Bonjour Ons Abid. Comment êtes-vous arrivée à la photographie ? Quelles ont-été vos influences ? Avez-vous des références africaines ?

J’ai eu la chance d’avoir mon premier appareil photo à onze ans : un cadeau d’un oncle photographe. Je pense que cela a été le plus beau cadeau de ma vie ! Un jouet pas comme les autres ! Mais aussi un jouet qui coûtait cher à mes parents, car les pellicules n’étaient pas données. J’avais droit à une par mois et pour me gâter quelquefois à deux. A l’époque, je voulais tout photographier : amis, voisins, mariages et surtout des personnes que je ne connaissais pas. Cela rendait mes parents furieux : photographier ceux qui ne sont pas de la famille et en plus dépenser l’argent pour développer les pellicules…mais je me débrouillais pour ne pas leur montrer tous les tirages…

Je suis à la fois influencée par la photographie humaniste et documentaire. Il y a plein de photographes comme Henri Cartier Bresson, Elliot Erwitt, Abbas, et surtout Martin Parr. Pour la photographie africaine Seydou Keita et Malick Sidibé du Mali, et Filipe Branquinho du Mozambique.

Votre œuvre de photographie est particulièrement bien accueillie en Europe et surtout en France. Qu'en est-il en Afrique, au Maghreb ?

Après avoir terminé mes études à l’Ecole des Beaux-Arts de Tunis en 2004, j’ai travaillé en tant que graphiste puis directeur artistique dans une agence de publicité pour plusieurs marques internationales. Je faisais de la photographie publicitaire et évènementielle en parallèle. La présence de l’humain était un facteur important dans mon travail. J’avais un penchant pour la publicité humaniste sans m’en rendre compte. Ce qui est important pour moi, ce n’est pas le produit ou le fabricant mais plutôt les personnes qui témoignent d’une réalité juste. En 2007, j’ai commencé accidentellement à collaborer avec le quotidien tunisien Le Temps du groupe Dar Essabeh, puis le magazine Tunivision, puis j’ai arrêté. J’ai compris qu’être journaliste ou photojournaliste pour la presse tunisienne ne faisait pas vivre, d’autant plus qu’il n’y avait pas de liberté d’expression. 
La photo était le dernier souci des rédactions.

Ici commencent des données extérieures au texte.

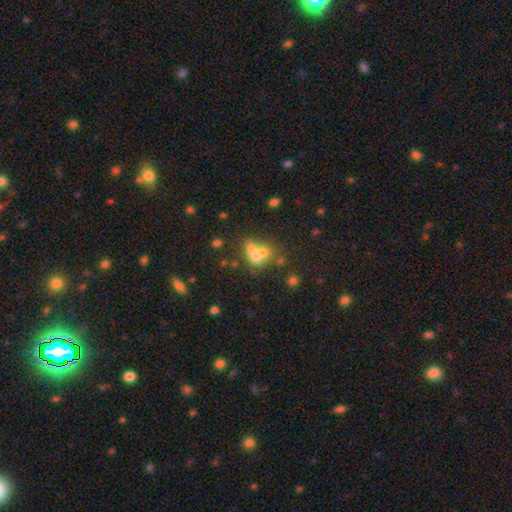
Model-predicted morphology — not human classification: Smooth or featured?
  - smooth: 56% *
  - featured or disk: 26%
  - star or artifact: 17%
How rounded?
  - round: 51% *
  - in between: 46%
  - cigar-shaped: 3%
Merging?
  - merger: 59% *
  - none: 25%
  - minor disturbance: 9%
  - major disturbance: 8%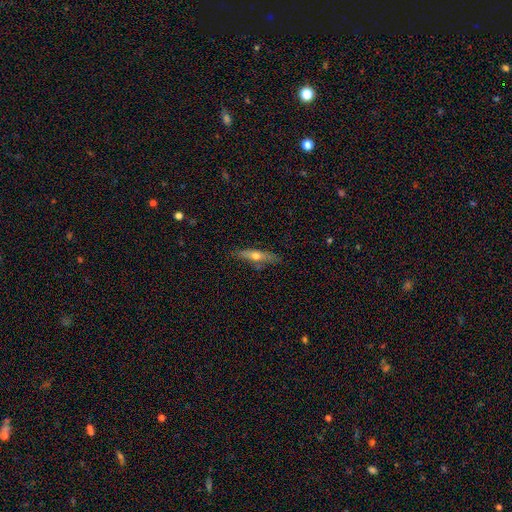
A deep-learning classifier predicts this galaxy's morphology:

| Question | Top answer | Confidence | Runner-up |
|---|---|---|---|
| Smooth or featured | featured or disk | 47% | smooth (46%) |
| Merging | none | 81% | minor disturbance (14%) |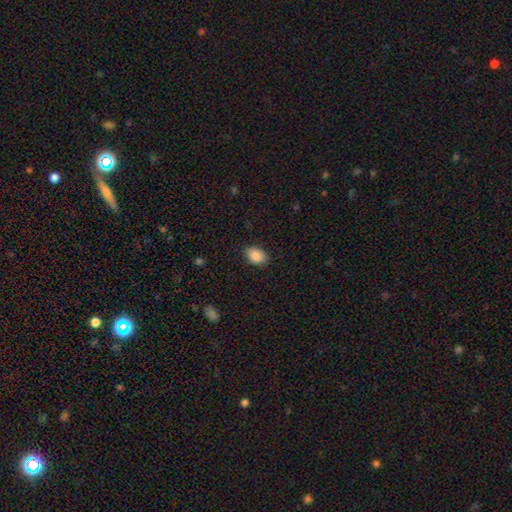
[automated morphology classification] Smooth or featured? smooth (87%)
How rounded? in between (80%)
Merging? none (85%)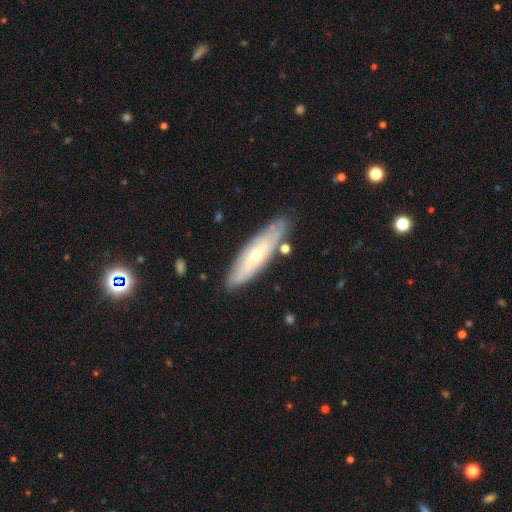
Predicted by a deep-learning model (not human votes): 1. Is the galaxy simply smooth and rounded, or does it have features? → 55% featured or disk, 36% smooth, 9% star or artifact.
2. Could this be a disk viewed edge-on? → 53% yes, 47% no.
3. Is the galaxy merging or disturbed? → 83% none, 12% minor disturbance, 3% merger, 2% major disturbance.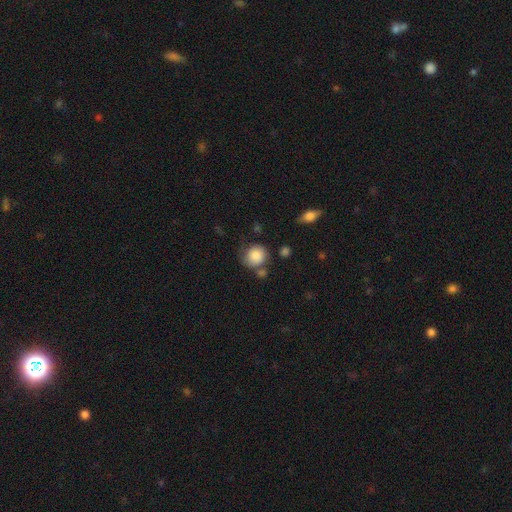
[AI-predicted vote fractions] Smooth or featured? smooth (86%)
How rounded? round (84%)
Merging? none (61%)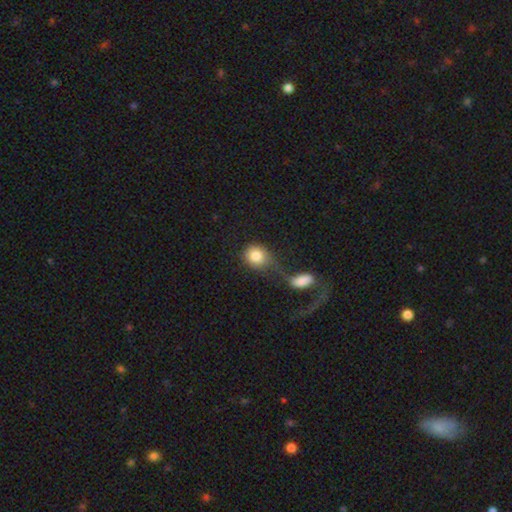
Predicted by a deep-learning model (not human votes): Q: Smooth or featured?
A: smooth (84%); runner-up: featured or disk (9%)
Q: How rounded?
A: round (71%); runner-up: in between (27%)
Q: Merging?
A: merger (39%); runner-up: none (36%)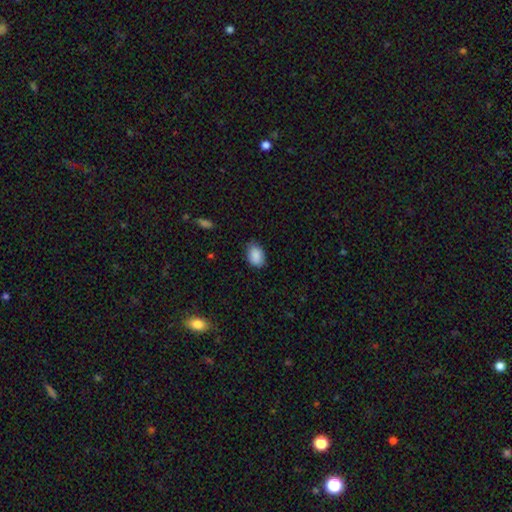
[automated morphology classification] Overall: smooth (88%). How rounded: in between (78%). Merging: none (73%).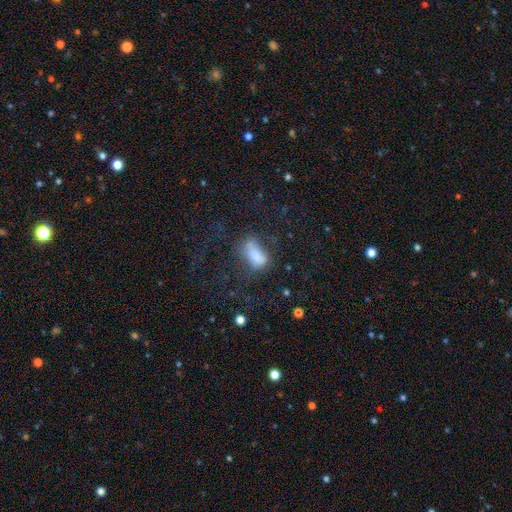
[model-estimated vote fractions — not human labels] smooth-or-featured: smooth: 66% | featured or disk: 20% | star or artifact: 14%
  how-rounded: in between: 84% | cigar-shaped: 10% | round: 6%
  merging: major disturbance: 37% | none: 32% | minor disturbance: 24% | merger: 7%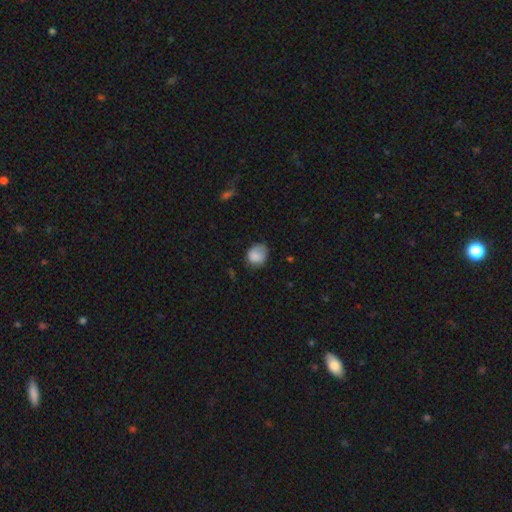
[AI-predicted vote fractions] This is clearly a smooth galaxy (83%). How rounded: likely round (65%). Merging: possibly none (57%).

Elle vient toujours dans un dernier temps. Le photojournaliste fait son métier sous la pression et la censure que pratique le gouvernement. 
En 2008, j’ai eu l’occasion de publier des photos dans AM Afrique magazine, puis dans le journal Jeune Afrique et c’est là ou ma carrière a pris une nouvelle tournure.

En 2009, j’ai décroché une résidence à l’Ecole Nationale de la photographie d’Arles, puis j’ai été choisie parmi quinze photographes du monde arabe pour le « Mena Photojournalism program » par le Word Press Photo, c’est là où j’ai décidé de revenir en Tunisie et de me consacrer complètement au photojournalisme.

Vous avez évoqué la difficulté de réaliser des clichés à Tunis durant la période révolutionnaire en 2011. Les conditions se sont-elles améliorées depuis le début de la présidence de Moncef Marzouki ?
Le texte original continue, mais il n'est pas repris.